Anne regarda les calculs et le dessin.
— Tu as raison, dit-il. La voie va passer juste au milieu de l’hôtel.
— Qu’est-ce qu’on va faire, dit Angel. Il faut la dévier.
— Amadis ne voudra pas.
— On va le lui demander ?
— Allons-y, dit Anne.
Il déploya son corps massif et repoussa sa chaise.
— C’est la barbe, dit-il.
— Oui, dit Angel.
Anne sortit. Angel le suivit et ferma la porte. Anne parvint à la porte d’Amadis derrière laquelle on entendait un bruit de voix, et les explosions sèches de la machine à écrire. Il tapa deux coups.
— Entrez ! cria Amadis.
La machine s’arrêta. Anne et Angel entrèrent, et Angel ferma la porte.
— Qu’est-ce que c’est ? demanda Amadis. Je n’aime pas être dérangé.
– Ça ne va pas, dit Anne. D’après vos données, la voie va couper l’hôtel.
— Quel hôtel ?
— Celui-ci. L’hôtel Barrizone.
— Eh bien, dit Amadis. Quelle importance ? On va le faire exproprier.

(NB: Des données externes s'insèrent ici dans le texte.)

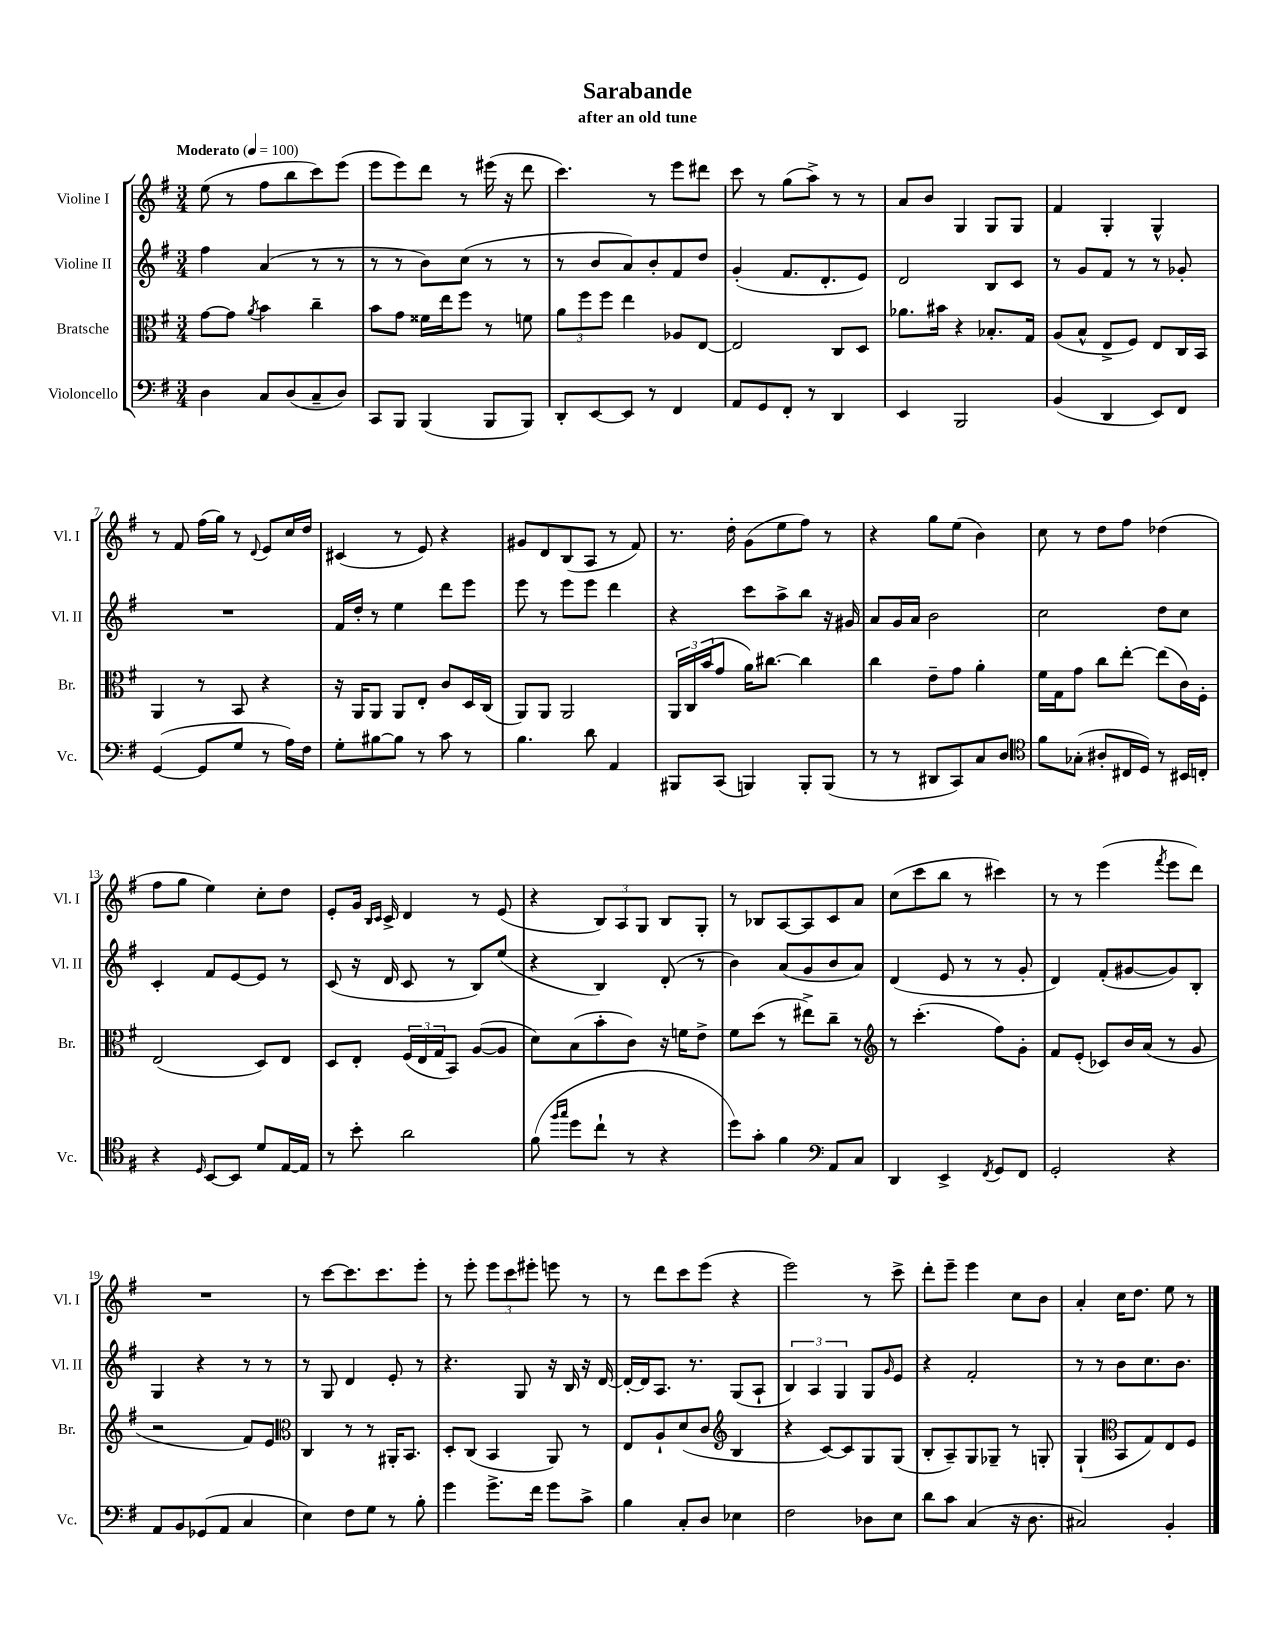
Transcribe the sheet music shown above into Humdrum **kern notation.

**kern	**kern	**kern	**kern
*staff4	*staff3	*staff2	*staff1
*clefF4	*clefC3	*clefG2	*clefG2
*k[f#]	*k[f#]	*k[f#]	*k[f#]
*M3/4	*M3/4	*M3/4	*M3/4
*MM100	*MM100	*MM100	*MM100
4D\	[8g\L	4ff#\	(8ee\
.	8g\]J	.	8r
.	8qa/	.	.
8C/L	4b\	(4a/	8ff#\L
(8D/	.	.	8bb\
8C~/	4cc~\	8r	8ccc\)
8D/J)	.	8r	(8eee\J
=	=	=	=
8CC/L	8b\L	8r	8eee\L
8BBB/J	8g\J	8r	8eee\)
(4BBB/	16f##\LL	8b\L)	8ddd\J
.	16ee\J	.	.
.	8ff#\J	(8cc\J	8r
8BBB/L	8r	8r	(16eee#\
.	.	.	16r
8BBB/J)	8f\	8r	8ddd\
=	=	=	=
8DD'/L	12a\L	8r	4.ccc\)
.	12ff#\	.	.
[8EE/	.	8b/L	.
.	12ff#\J	.	.
8EE/]J	4ee\	8a/)	.
8r	.	8b'/	8r
4FF#/	8A-/L	8f#/	8eee\L
.	[8E/J	8dd/J	8ddd#\J
=	=	=	=
8AA/L	2E/]	(4g'/	8ccc\
8GG/	.	.	8r
8FF#'/J	.	8.f#/L	(8gg\L
8r	.	.	8aa^\J)
.	.	8.d'/	.
4DD/	8C/L	.	8r
.	8D/J	8e/J)	8r
=	=	=	=
4EE/	8.a-\L	2d/	8a/L
.	.	.	8b/J
.	16b#\Jk	.	.
2BBB/	4r	.	4G/
.	8.B-'/L	8B/L	8G/L
.	.	8c/J	8G/J
.	16G/Jk	.	.
=	=	=	=
(4BB/	(8A/L	8r	4f#/
.	8B^^/J	8g/L	.
4DD/	8E^/L	8f#/J	4G'/
.	8F#/J)	8r	.
8EE/L)	8E/L	8r	4G^^/
8FF#/J	16C/L	8g-'/	.
.	16BB/JJ	.	.
=	=	=	=
([4GG/	4AA/	2.r	8r
.	.	.	8f#/
8GG/]L	8r	.	(16ff#\LL
.	.	.	16gg\JJ)
8G/J	8BB/	.	8r
.	.	.	8qqd/
8r	4r	.	8e/L
16A\LL)	.	.	16cc/L
16F#\JJ	.	.	16dd/JJ
=	=	=	=
8G'\L	16r	16f#/LL	(4c#/
.	16AA/LK	16dd'/JJ	.
[8B#\	8AA/J	8r	.
8B#\]J	8AA/L	4ee\	8r
8r	8E'/J	.	8e/)
8c\	8c/L	8ddd\L	4r
8r	16D/L	8eee\J	.
.	(16C/JJ	.	.
=	=	=	=
4.B\	8AA/L)	8eee\	8g#/L
.	8AA/J	8r	8d/
.	2AA/	8eee\L	(8B/
8d\	.	8eee\J	8A/J
4AA/	.	4ddd\	8r
.	.	.	8f#/)
=	=	=	=
8BBB#/L	24AA/LL	4r	8.r
.	24C/	.	.
.	(24b/J	.	.
(8CC/J	8g/J	.	.
.	.	.	16dd'\
4BBB/)	16a\LK)	8ccc\L	(8g\L
.	[8.cc#\J	.	.
.	.	8aa^\	8ee\
8BBB'/L	4cc#\]	8bb\J	8ff#\J)
(8BBB/J	.	16r	8r
.	.	16g#/	.
=	=	=	=
8r	4cc\	8a/L	4r
8r	.	16g/L	.
.	.	16a/JJ	.
8DD#/L	8e~\L	2b\	8gg\L
8CC/)	8g\J	.	(8ee\J
8C/	4a'\	.	4b\)
8D/J	.	.	.
=	=	=	=
*clefC4	*	*	*
8f#\L	16f#\LL	2cc\	8cc\
.	16G\J	.	.
(8G-'\J	8g\J	.	8r
8A#'/L	8cc\L	.	8dd\L
16C#/L	[8ee'\J	.	8ff#\J
16D/JJ)	.	.	.
8r	(8ee\]L	8dd\L	(4dd-\
16BB#/LL	16c\L)	8cc\J	.
16C'/JJ	16F#'\JJ	.	.
=	=	=	=
4r	(2E/	4c'/	8ff#\L
.	.	.	8gg\J
16qqD/	.	.	.
[8BB/L	.	8f#/L	4ee\)
8BB/]J	.	[8e/	.
8d/L	8D/L)	8e/]J	8cc'\L
[16E/L	8E/J	8r	8dd\J
16E/]JJ	.	.	.
=	=	=	=
8r	8D/L	(8c/	8e'/L
8b'\	8E'/J	16r	16g/Jk
.	.	.	16qqB/LL
.	.	.	16qqc/JJ
.	.	16d/	16c^/
2a\	(24F#/LL	8c/	4d/
.	24E/	.	.
.	24G/J	.	.
.	8BB/J)	8r	.
.	([8A/L	8B/L)	8r
.	8A/]J	(8ee/J	(8e/
=	=	=	=
(8f#\	8d\L)	4r	4r
16qqff#/LL	.	.	.
16qqgg/JJ	.	.	.
8dd\L	(8B\	.	.
8cc`\J	8b'\	4B/)	12B/L)
.	.	.	12A/
8r	8c\J)	.	.
.	.	.	12G/J
4r	16r	(8d'/	8B/L
.	16f\LK	.	.
.	8e^\J	8r	8G'/J
=	=	=	=
8dd\L)	8f#\L	4b\)	8r
8g'\J	(8dd\J	.	8B-/L
4f#\	8r	(8a/L	[8A/
.	8ee#^\L)	8g/	8A/]
*clefF4	*	*	*
8AA/L	8cc~\J	8b/	8c/
8C/J	8r	8a/J)	8a/J
=	=	=	=
*	*clefG2	*	*
4DD/	8r	(4d/	(8cc\L
.	(4.ccc'\	.	8ccc\
4EE^/	.	8e/	8bb\J
.	.	8r	8r
8qFF#/	.	.	.
8GG/L	8ff#\L)	8r	4ccc#\)
8FF#/J	8g'\J	8g'/	.
=	=	=	=
2GG'/	8f#/L	4d/)	8r
.	(8e'/J	.	8r
.	8c-/L)	(8f#'/L	(4eee\
.	16b/L	[8g#/	.
.	(16a/JJ	.	.
.	.	.	8qfff#/
4r	8r	8g#/])	8eee\L
.	8g/	8B'/J	8ddd\J)
=	=	=	=
8AA/L	2r	4G/	2.r
8BB/	.	.	.
(8GG-/	.	4r	.
8AA/J	.	.	.
4C/	8f#/L)	8r	.
.	8e/J	8r	.
=	=	=	=
*	*clefC3	*	*
4E\)	4C/	8r	8r
.	.	8G/	[8ccc\L
8F#\L	8r	4d/	8.ccc\]
8G\J	8r	.	.
.	.	.	8.ccc\
8r	16AA#'/LK	8e'/	.
.	8.BB/J	.	.
8B'\	.	8r	8eee'\J
=	=	=	=
4g\	8D'/L	4.r	8r
.	(8C/J	.	8eee'\
8.g^\L	4BB/	.	12eee\L
.	.	.	12ccc\
.	.	8G/	.
.	.	.	12eee#'\J
16f#\Jk	.	.	.
8g\L	8AA/)	16r	8eee\
.	.	16B/	.
8c^\J	8r	16r	8r
.	.	[16d/	.
=	=	=	=
4B\	8E/L	16d'/_LL	8r
.	.	16d/]J	.
.	8A`/	8.A/J	8ddd\L
8C'/L	(8d/	.	8ccc\
.	.	8.r	.
8D/J	8c/J	.	(8eee\J
*	*clefG2	*	*
4E-\	4B/	(8G/L	4r
.	.	8A`/J	.
=	=	=	=
2F#\	4r	6B/)	2eee\)
.	.	6A/	.
.	[8c/L)	.	.
.	.	6G/	.
.	8c/]	.	.
8D-\L	8G/	8G/L	8r
.	.	16qqg/	.
8E\J	(8G/J	8e/J	8ccc^\
=	=	=	=
8d\L	8B'/L	4r	8ddd'\L
8c\J	8A~/)	.	8eee~\J
(4C/	8G/	2f#'/	4eee\
.	8G-~/J	.	.
16r	8r	.	8cc\L
8.D\	.	.	.
.	8G'/	.	8b\J
=	=	=	=
2C#/)	(4G`/	8r	4a'/
.	.	8r	.
*	*clefC3	*	*
.	8BB/L	8b\L	16cc\LK
.	.	.	8.dd\J
.	8G/)	8.cc\	.
4BB'/	8E/	.	8ee\
.	.	8.b\J	.
.	8F#/J	.	8r
==	==	==	==
*-	*-	*-	*-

— On ne peut pas la dévier ?
— Vous êtes malade, mon ami, dit Amadis. D’abord, quel besoin avait Barrizone de s’installer en plein milieu du désert sans se demander si cela ne gênerait personne ?
— Cela ne gênait personne, fit observer Angel.
— Vous voyez bien que si, dit Amadis. Messieurs vous êtes payés pour faire des calculs et des plans. Est-ce fait ?
— C’est en train, dit Anne.
— Eh bien, si ce n’est pas fini, terminez-les. Je vais saisir de cette affaire le Grand Conseil d’Administration, mais il est hors de doute que le tracé prévu doit être maintenu.
Il se tourna vers Rochelle.
— Continuons, mademoiselle.
Angel regarda Rochelle. Dans la lumière du store baissé, elle avait un visage doux et régulier, mais la fatigue tirait un peu ses yeux. Elle fit un sourire à Anne. Les deux garçons quittèrent le bureau d’Amadis.
— Alors ? dit Angel.
— Alors, on continue, dit Anne en haussant les épaules. Au fond, qu’est-ce que ça peut faire ?
— Oh, rien, murmura Angel.
Il avait envie d’entrer chez Amadis, de le tuer et d’embrasser Rochelle. Le plancher du couloir de bois brut sentait un peu la lessive, et du sable jaune sortait des joints. À l’extrémité du couloir, un faible courant d’air agitait une lourde branche d’hépatrol devant la fenêtre. Angel eut de nouveau cette sensation de s’éveiller qu’il avait éprouvée le soir de la visite à Claude Léon.
— J’en ai marre, dit-il. Viens te balader.
— Comment ça ?
— Laisse tes calculs. Viens faire un tour.
— Il faudra les finir quand même, dit Anne.
— On les finira après.
— Je suis vanné, dit Anne.
— C’est ta faute.
Anne sourit complaisamment.
— C’est ma faute, dit-il, pas complètement. Nous sommes deux dans le coup.
— Tu n’avais qu’à ne pas l’emmener, dit Angel.
— J’aurais moins sommeil.
— Tu n’es pas forcé de coucher avec elle tous les soirs.
— Elle aime ça, dit Anne.
Angel hésita avant de le dire.
— Elle aimerait ça avec n’importe qui.